PAGE EXCERPT:
⁂

Garrett Epps

Albany Law Review, Summer, 2008

So that would be my response to--

MR. DERSHOWITZ: And I think it's very situational. I think, as Scotty Reston did famously say, that he withheld reporting the troop movements leading up to Bay of Pigs, and he would never do it again. He wished he hadn't. He knew it was the biggest mistake of his career, and he had learned it in a confidential way, but that's the way that journalists do learn things. I think if you had this discussion, however, in 1944, in 1945, when we were fighting the good war--the authorized war; the war that was declared by Congress; the last time we had such an experience of lawful war--I think the attitude to your--what people would say is you have a right; that you may be right. Reasonable people can disagree. If reasonable people agree to pass narrow legislation to prevent the disclosure of troop movements during a war, even if you learn it by the usual reporting methods, that would be sustainable under the First Amendment of the Constitution. That is, you might be right, but even if you're right, if the--if you go back in history, it becomes, of course, a much more believable story. But plainly, not Madison or Hamilton or anybody at that time would imagine that the First Amendment covered that kind of thing. And they had a very constraining view of what freedom of speech was in those days. And I don't know if you--you know, I'm sure you know this, but just a year or two years before Oliver Wendell Holmes wrote his famous Shouting Fire, he wrote a decision in a Washington State case, which is absolutely shocking. Washington--the City of Washington--had an area where people would go skinny dipping, and a small newspaper in Washington wrote an opinion piece saying the police should not arrest these people for skinny dipping; skinny dipping is part of the cultural tradition in this part of Washington State. But nudity in the parks was against the law. This case came up to the United States Supreme Court, and Oliver Wendell Holmes wrote an opinion saying there was nothing unconstitutional under the First Amendment. So Holmes gets on the Court, and nothing unconstitutional under the First Amendment about prohibiting speech that advocates crime, even crime like nude swimming, he said. An editorial on that--forbidding an editorial like that from being written is no different than requiring vaccination from communicable disease. We had no sensitivity toward the First Amendment at all until--

MR. FINKELMAN: Well, I--

MR. DERSHOWITZ:--Brandeis gets on board, essentially; until Holmes begins to--telling him and persuading him that he's wrong, and then it gets turned around, and it gets turned around. You're right, it was a two-step process.

⁂

Source data:
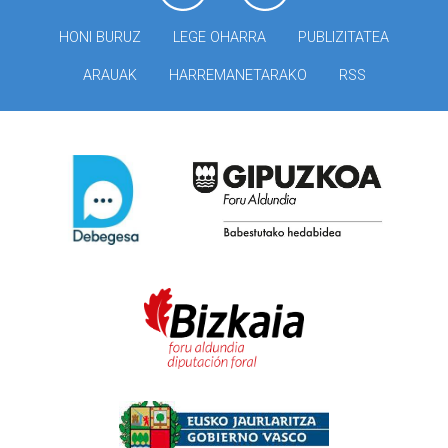
HONI BURUZ
LEGE OHARRA
PUBLIZITATEA
ARAUAK
HARREMANETARAKO
RSS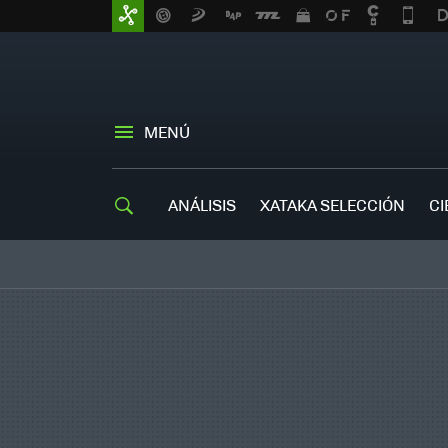
MENÚ
ANÁLISIS
XATAKA SELECCIÓN
CI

⁂

EXERCISE TASKS:
**1)** Translate into Spanish this sentence from the First Amendment panel transcript: "He knew it was the biggest mistake of his career, and he had learned it in a confidential way, but that's the way that journalists do learn things."
**2)** Write what comes next in the First Amendment panel transcript, starting after its final line.

ANSWER SECTION:
**1)** Sabía que era el mayor error de su carrera, y se había enterado de ello de manera confidencial, pero así es como los periodistas realmente se enteran de las cosas.

**2)**
MR. FINKELMAN: I think--you know, I don't want to go into Holmes too much. I mean, we're here to talk about Dershowitz, not Holmes. And I know not all Harvard Law professors believe that, but it does strike me that Holmes's reputation as a civil libertarian in a great variety of ways, and what, you know, his ability to use language was brilliant. And that--and to paint metaphors and short little pithy sentences, and that, I think, enhances his reputation, probably does him justice.